Both the Netherlands and Flanders have ambitious plans for the coming decades to generate much more solar power. This ambition, together with societal pushback, means that integrated PV products will play an increasingly important role in using available space as efficiently as possible. Governments recognise the importance of sustainability and circularity and promote this in the Netherlands through procurement via the Buyer Group for Sustainable Solar Panels. The award of the complementary NGF SolarNL also demonstrates the value of local production. In addition, the Flemish government has set up the Local Energy and Climate Pact, in which the rollout of renewable energy in the built environment is one of the four core pillars. The Dutch government is also aiming for 100% reuse by 2050, through three basic strategies: design for circularity; circular value chains and processes; and social change (trust, behaviour, and acceptance). The "Vlaanderen Circulair" initiative is a similar driver for the circular economy in Flanders.
These ambitions align perfectly with the political objective of at least 40% European production. Establishing European infrastructure in which production, use, reuse, repair, and high-value recycling come together in closed-loop processes is an opportunity to boost the circular PV economy in Europe. Cross-border collaboration as envisaged in PV RESILIENCE is essential in this respect, as described in the scientific literature.
In the NL-FL region there are opportunities in manufacturing and reprocessing technologies for circular solar panels thanks to the presence of global players in circular plastics (SABIC), metals (Umicore), and glass (AGC), as well as the high-tech industry, but also in solar power generation through circular, integrated building components. The region has invested for many years in innovative solar integration, including, for example, Interreg PV OpMaat, Solar EMR, the Crossroads sub-project, and OPZuid "Circular Multi-colour Façade PV Factory."

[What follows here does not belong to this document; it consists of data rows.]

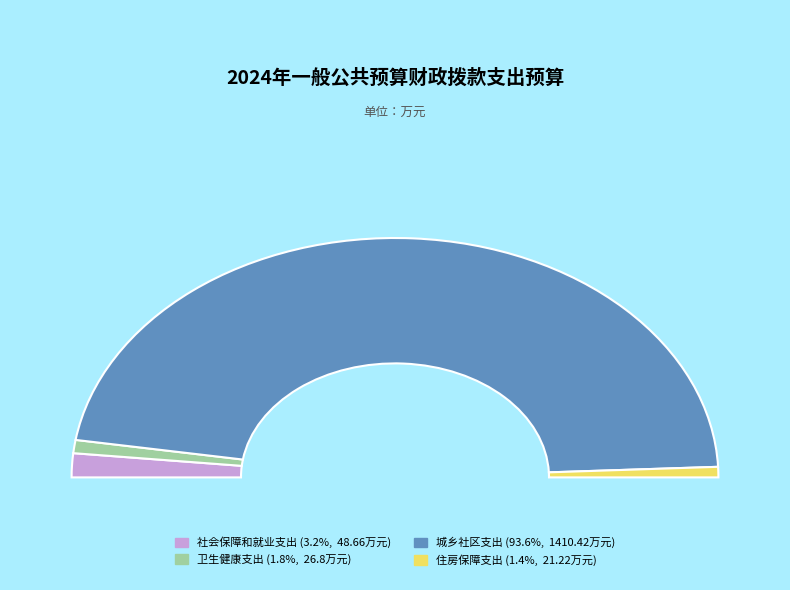

What percentage is the 城乡社区支出 slice, to the nearest percent?

94%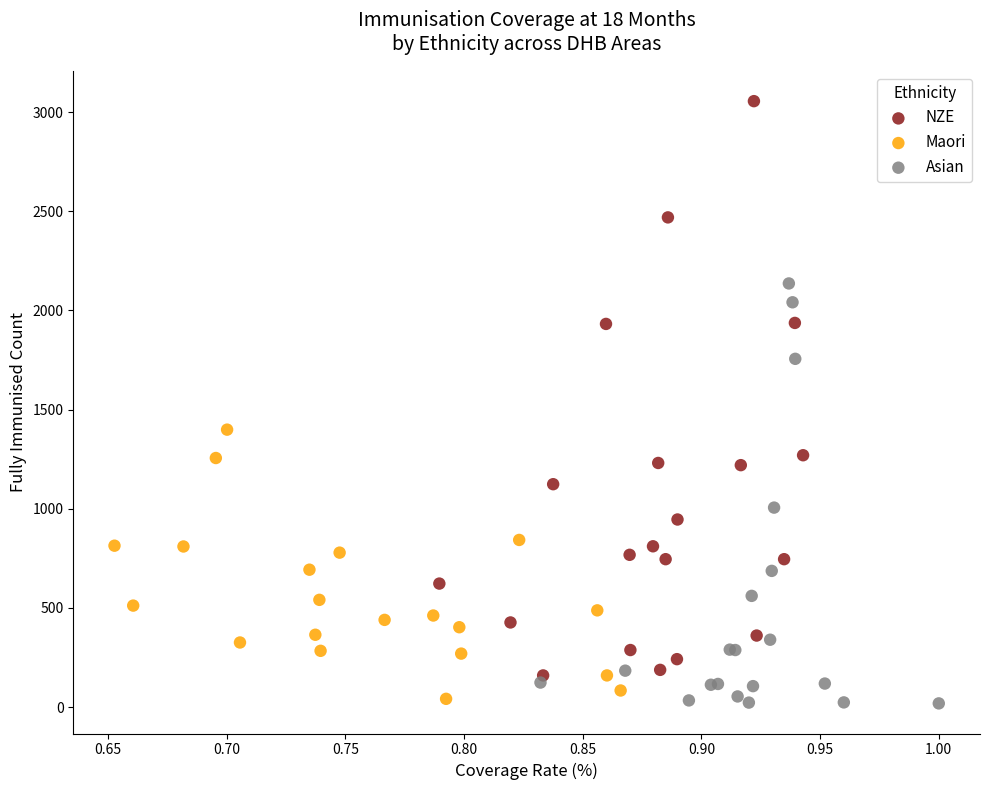

Which series has the widest spread of Y values?

NZE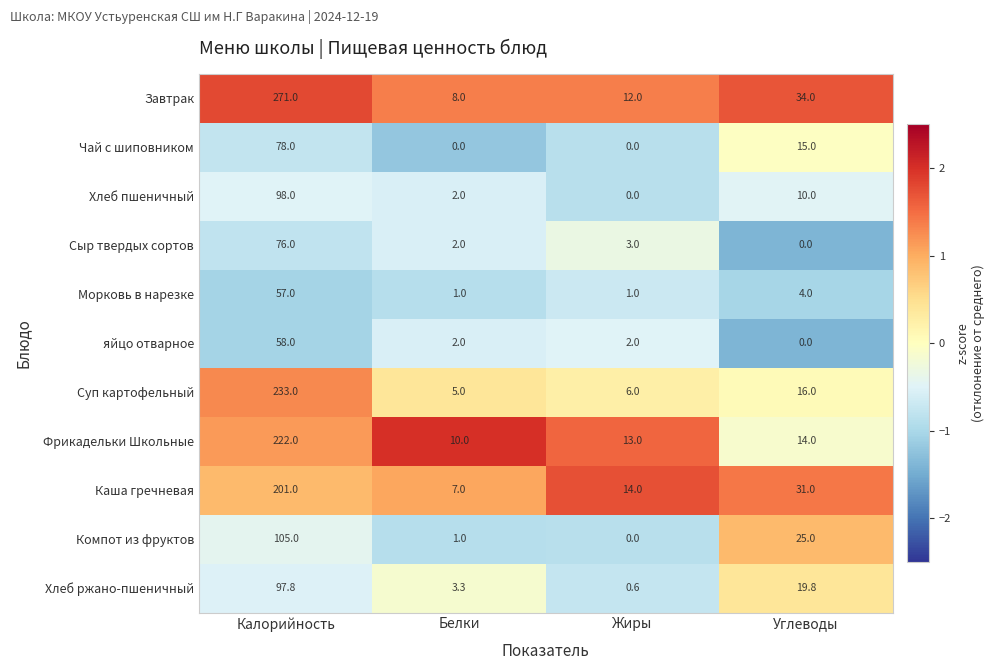

What is the difference between the highest and lowest values at Белки?

10.0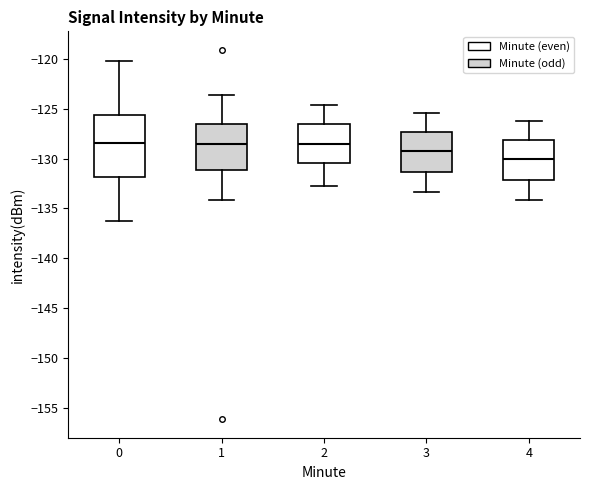

Reading left to right, transcribe this box plot: for each box, give where its median line is, the range the box spans, and where its two whiskers end, as read against the y-axis. The values are not printed on the chart, so give them approximately, as read against the axis.

0: median -128.5, box -132.0 to -125.5, whiskers -136.0 to -120.0
1: median -128.5, box -131.0 to -126.5, whiskers -134.0 to -123.5
2: median -128.5, box -130.5 to -126.5, whiskers -133.0 to -124.5
3: median -129.0, box -131.5 to -127.5, whiskers -133.5 to -125.5
4: median -130.0, box -132.0 to -128.0, whiskers -134.0 to -126.0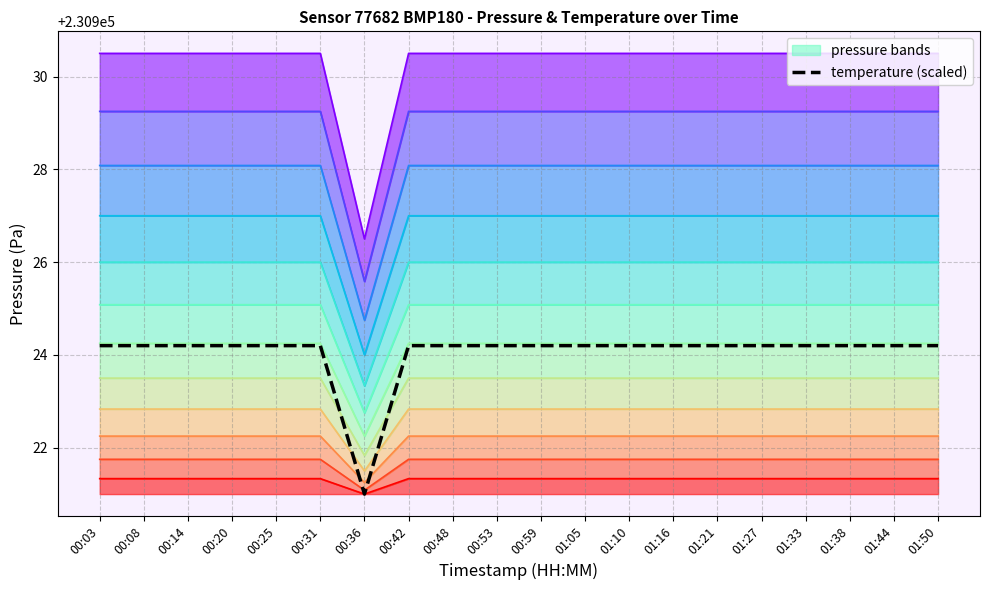

At which category does the chart reach its minimum across all series?

00:36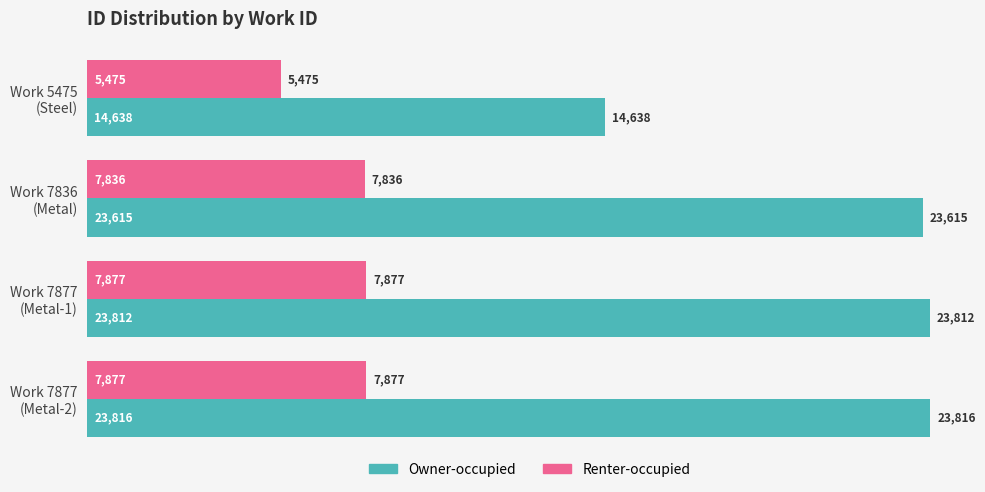

What is the difference between the maximum and minimum values in the Renter-occupied series?

2402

PV RESILIENCE addresses a unique regional opportunity and focuses on the largely unexplored theme of circular, sustainable, and multifunctionally integrated solar power products. In doing so, we bring together a strong regional manufacturing and application value chain in a single project. The technical focus is on product designs and materials that facilitate not only end-of-life processing but also interim repair and component reuse. PV RESILIENCE combines these technical developments with activities to increase acceptance of these circular and sustainable approaches among residents and society at large, and to embed them in the circular economy.